In my exchanges with Calvinists, I have noticed that in recent years they have backed away from the idea that world/kosmos means the elect within all nations. I have had a few seriously say to me, “I don’t know anyone who says that.” What they commonly do instead these days is say world/kosmos in the universal passages means “all nations.” But then as you continue in dialogue they start changing the goal posts to the elect within all nations, which is an entirely different issue!
Regardless, let me address the meaning of world/kosmos. I have done a survey of more than a dozen lexicons, theological dictionaries, and theological encyclopedias on their entries for “world” and “kosmos." This includes Kittel’s Theological Dictionary of the New Testament, Vine's Expository Dictionary of New Testament Words, Black’s Bible Dictionary, Mounce’s The Analytical Lexicon to the Greek New Testament, Robinson’s A Greek-English Lexicon of the New Testament, Cremer’s Biblico-Theological Lexicon of the Greek New Testament and many others. None of these impartial sources has in their listed definitions that “world” or "kosmos" means "the elect, " "the elect within the all nations, " or "the world of the elect." I openly challenge any Calvinist to show me a lexicon, theological dictionary, or theological encyclopedia that does. There are none or virtually none.
The above paragraph is devastating to Owen’s position that world/kosmos in the universal passages means the elect. I also recommend the Arminian counterpart to Owen’s work (I am the editor): Redemption Redeemed: A Puritan Defense of Unlimited Atonement by John Goodwin, a great book! Goodwin (1593-1665) of England was a former Calvinist turned Arminian during the same era in which Owen lived.
I note that in CBG, you quoted John 17:9, “I do not pray for the world, but for those you have given me.” You add, “Did Christ die for those for whom he would not pray.” That’s a pretty weak argument. Christ was not praying for the world in that instance when he was praying specifically for his disciples. On the other hand, he did include the world twice in 17:21 and 23, saying each time “so that the world may believe that you sent me” and “so that the world may know that you sent me.” Furthermore, when Christ was crucified he prayed for his enemies there saying, “Father, forgive them for they know not what they are doing” (Luke 23:34). And what about his statements already given, such as in John 6:51: “This bread is my flesh that I will give for the life of the world”? (And sorry, but once again, claiming the world here means the elect is poor exegesis.)
I’ll end here. About the Augustinian/Calvinist view of predestination, you said: “After I awoke to the truth of predestination I began to see the beauty of it and taste its sweetness. I have grown to love this doctrine. It is most comforting.”

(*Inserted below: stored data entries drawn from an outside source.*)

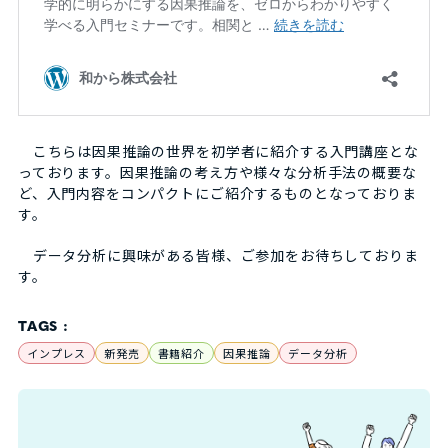
こちらは因果推論の世界を初学者に紹介する入門講座とな
っております。因果推論の考え方や様々な分析手法の概要な
ど、入門内容をコンパクトにご紹介するものとなっておりま
す。
データ分析に興味がある皆様、ご参加をお待ちしておりま
す。
TAGS :
インプレス
新発売
書籍紹介
因果推論
データ分析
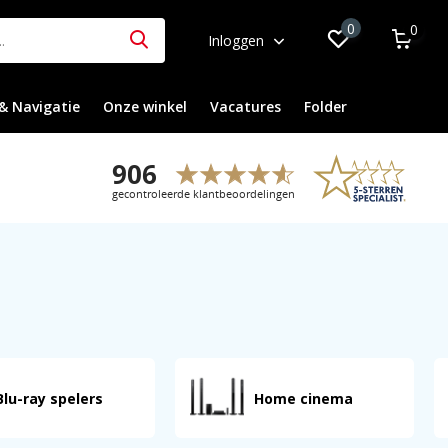
0
0
Inloggen
& Navigatie
Onze winkel
Vacatures
Folder
Blu-ray spelers
Home cinema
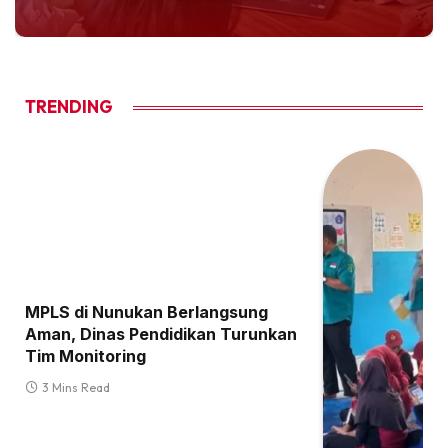
TRENDING
MPLS di Nunukan Berlangsung
Aman, Dinas Pendidikan Turunkan
Tim Monitoring
3 Mins Read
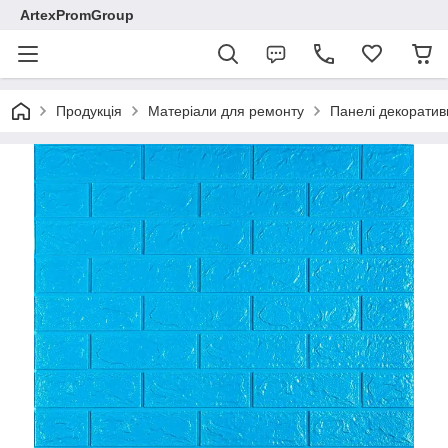
ArtexPromGroup
Продукція
Матеріали для ремонту
Панелі декоратив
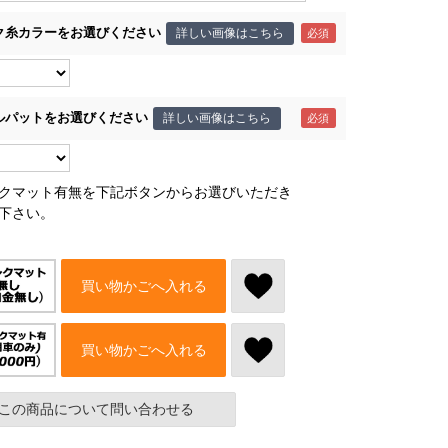
ク糸カラーをお選びください
詳しい画像はこちら
ルパットをお選びください
詳しい画像はこちら
クマット有無を下記ボタンからお選びいただき
下さい。
買い物かごへ入れる
買い物かごへ入れる
この商品について問い合わせる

I cannot love such a doctrine that utterly contradicts the universal passages, God’s love for the world, and the universal “general call” to salvation. Predestination is in the Bible, but we wrangle over its meaning.
As far as I am concerned, the concept that election/predestination is by God’s knowledge/foreknowledge and is Christocentric— based on us being “in Him”—does much more justice to the Biblical message and the passages with “world” and “all.” God’s grace is, believe it or not, gracious. There is no “holy rape of the soul.” Your concept writes off most of humanity.